(Data extract)
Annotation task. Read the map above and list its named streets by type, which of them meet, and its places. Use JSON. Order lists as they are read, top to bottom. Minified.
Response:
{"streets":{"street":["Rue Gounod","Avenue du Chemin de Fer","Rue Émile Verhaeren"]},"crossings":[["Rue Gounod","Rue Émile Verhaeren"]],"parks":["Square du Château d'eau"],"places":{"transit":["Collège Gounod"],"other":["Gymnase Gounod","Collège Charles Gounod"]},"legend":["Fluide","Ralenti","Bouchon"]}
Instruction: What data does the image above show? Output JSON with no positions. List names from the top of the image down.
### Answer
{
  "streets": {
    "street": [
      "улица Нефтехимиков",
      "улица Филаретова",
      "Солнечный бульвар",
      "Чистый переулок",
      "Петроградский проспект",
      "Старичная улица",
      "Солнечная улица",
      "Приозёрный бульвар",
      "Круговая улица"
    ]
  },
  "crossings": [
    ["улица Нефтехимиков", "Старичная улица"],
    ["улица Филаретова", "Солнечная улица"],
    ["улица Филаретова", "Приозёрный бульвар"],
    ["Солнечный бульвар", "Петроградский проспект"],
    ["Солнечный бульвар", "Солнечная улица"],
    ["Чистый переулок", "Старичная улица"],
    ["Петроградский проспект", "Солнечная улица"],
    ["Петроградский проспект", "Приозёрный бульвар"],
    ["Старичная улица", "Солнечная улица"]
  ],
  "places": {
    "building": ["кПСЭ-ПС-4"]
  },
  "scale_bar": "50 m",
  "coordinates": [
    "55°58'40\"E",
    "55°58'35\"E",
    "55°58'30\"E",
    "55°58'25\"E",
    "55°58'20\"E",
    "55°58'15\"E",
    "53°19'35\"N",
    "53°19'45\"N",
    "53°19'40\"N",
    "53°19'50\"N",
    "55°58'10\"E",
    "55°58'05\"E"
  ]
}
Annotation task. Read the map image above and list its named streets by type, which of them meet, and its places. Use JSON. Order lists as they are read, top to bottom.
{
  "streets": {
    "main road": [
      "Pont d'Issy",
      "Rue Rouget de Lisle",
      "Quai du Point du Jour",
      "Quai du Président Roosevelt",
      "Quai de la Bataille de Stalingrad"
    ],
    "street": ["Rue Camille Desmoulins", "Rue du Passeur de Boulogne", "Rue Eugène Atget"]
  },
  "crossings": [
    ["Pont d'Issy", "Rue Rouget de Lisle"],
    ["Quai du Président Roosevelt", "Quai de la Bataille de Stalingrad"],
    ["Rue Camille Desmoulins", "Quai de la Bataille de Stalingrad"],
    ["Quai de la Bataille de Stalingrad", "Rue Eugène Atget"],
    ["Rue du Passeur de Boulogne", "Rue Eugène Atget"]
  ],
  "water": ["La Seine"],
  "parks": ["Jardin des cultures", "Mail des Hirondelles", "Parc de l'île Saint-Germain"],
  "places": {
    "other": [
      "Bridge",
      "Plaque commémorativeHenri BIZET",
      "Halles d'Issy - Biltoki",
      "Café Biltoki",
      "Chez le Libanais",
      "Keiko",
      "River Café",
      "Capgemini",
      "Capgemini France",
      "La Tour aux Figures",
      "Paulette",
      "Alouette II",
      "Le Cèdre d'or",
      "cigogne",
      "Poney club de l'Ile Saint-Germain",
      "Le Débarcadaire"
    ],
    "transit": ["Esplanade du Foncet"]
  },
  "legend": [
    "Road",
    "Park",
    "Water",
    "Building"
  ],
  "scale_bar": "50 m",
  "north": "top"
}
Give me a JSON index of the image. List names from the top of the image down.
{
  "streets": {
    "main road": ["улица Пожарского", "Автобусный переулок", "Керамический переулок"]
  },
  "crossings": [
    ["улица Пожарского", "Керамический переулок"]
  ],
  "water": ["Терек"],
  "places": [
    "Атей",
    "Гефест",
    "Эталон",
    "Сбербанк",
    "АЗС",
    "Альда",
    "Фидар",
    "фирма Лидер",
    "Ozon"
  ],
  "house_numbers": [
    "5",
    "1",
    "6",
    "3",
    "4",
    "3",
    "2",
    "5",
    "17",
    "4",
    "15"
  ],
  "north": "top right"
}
(End Data extract)
* Exercise details: Your reply must repeat the records above exactly and in full.

* Problem solution:
Annotation task. Read the map above and list its named streets by type, which of them meet, and its places. Use JSON. Order lists as they are read, top to bottom. Minified.
Response:
{"streets":{"street":["Rue Gounod","Avenue du Chemin de Fer","Rue Émile Verhaeren"]},"crossings":[["Rue Gounod","Rue Émile Verhaeren"]],"parks":["Square du Château d'eau"],"places":{"transit":["Collège Gounod"],"other":["Gymnase Gounod","Collège Charles Gounod"]},"legend":["Fluide","Ralenti","Bouchon"]}
Instruction: What data does the image above show? Output JSON with no positions. List names from the top of the image down.
### Answer
{
  "streets": {
    "street": [
      "улица Нефтехимиков",
      "улица Филаретова",
      "Солнечный бульвар",
      "Чистый переулок",
      "Петроградский проспект",
      "Старичная улица",
      "Солнечная улица",
      "Приозёрный бульвар",
      "Круговая улица"
    ]
  },
  "crossings": [
    ["улица Нефтехимиков", "Старичная улица"],
    ["улица Филаретова", "Солнечная улица"],
    ["улица Филаретова", "Приозёрный бульвар"],
    ["Солнечный бульвар", "Петроградский проспект"],
    ["Солнечный бульвар", "Солнечная улица"],
    ["Чистый переулок", "Старичная улица"],
    ["Петроградский проспект", "Солнечная улица"],
    ["Петроградский проспект", "Приозёрный бульвар"],
    ["Старичная улица", "Солнечная улица"]
  ],
  "places": {
    "building": ["кПСЭ-ПС-4"]
  },
  "scale_bar": "50 m",
  "coordinates": [
    "55°58'40\"E",
    "55°58'35\"E",
    "55°58'30\"E",
    "55°58'25\"E",
    "55°58'20\"E",
    "55°58'15\"E",
    "53°19'35\"N",
    "53°19'45\"N",
    "53°19'40\"N",
    "53°19'50\"N",
    "55°58'10\"E",
    "55°58'05\"E"
  ]
}
Annotation task. Read the map image above and list its named streets by type, which of them meet, and its places. Use JSON. Order lists as they are read, top to bottom.
{
  "streets": {
    "main road": [
      "Pont d'Issy",
      "Rue Rouget de Lisle",
      "Quai du Point du Jour",
      "Quai du Président Roosevelt",
      "Quai de la Bataille de Stalingrad"
    ],
    "street": ["Rue Camille Desmoulins", "Rue du Passeur de Boulogne", "Rue Eugène Atget"]
  },
  "crossings": [
    ["Pont d'Issy", "Rue Rouget de Lisle"],
    ["Quai du Président Roosevelt", "Quai de la Bataille de Stalingrad"],
    ["Rue Camille Desmoulins", "Quai de la Bataille de Stalingrad"],
    ["Quai de la Bataille de Stalingrad", "Rue Eugène Atget"],
    ["Rue du Passeur de Boulogne", "Rue Eugène Atget"]
  ],
  "water": ["La Seine"],
  "parks": ["Jardin des cultures", "Mail des Hirondelles", "Parc de l'île Saint-Germain"],
  "places": {
    "other": [
      "Bridge",
      "Plaque commémorativeHenri BIZET",
      "Halles d'Issy - Biltoki",
      "Café Biltoki",
      "Chez le Libanais",
      "Keiko",
      "River Café",
      "Capgemini",
      "Capgemini France",
      "La Tour aux Figures",
      "Paulette",
      "Alouette II",
      "Le Cèdre d'or",
      "cigogne",
      "Poney club de l'Ile Saint-Germain",
      "Le Débarcadaire"
    ],
    "transit": ["Esplanade du Foncet"]
  },
  "legend": [
    "Road",
    "Park",
    "Water",
    "Building"
  ],
  "scale_bar": "50 m",
  "north": "top"
}
Give me a JSON index of the image. List names from the top of the image down.
{
  "streets": {
    "main road": ["улица Пожарского", "Автобусный переулок", "Керамический переулок"]
  },
  "crossings": [
    ["улица Пожарского", "Керамический переулок"]
  ],
  "water": ["Терек"],
  "places": [
    "Атей",
    "Гефест",
    "Эталон",
    "Сбербанк",
    "АЗС",
    "Альда",
    "Фидар",
    "фирма Лидер",
    "Ozon"
  ],
  "house_numbers": [
    "5",
    "1",
    "6",
    "3",
    "4",
    "3",
    "2",
    "5",
    "17",
    "4",
    "15"
  ],
  "north": "top right"
}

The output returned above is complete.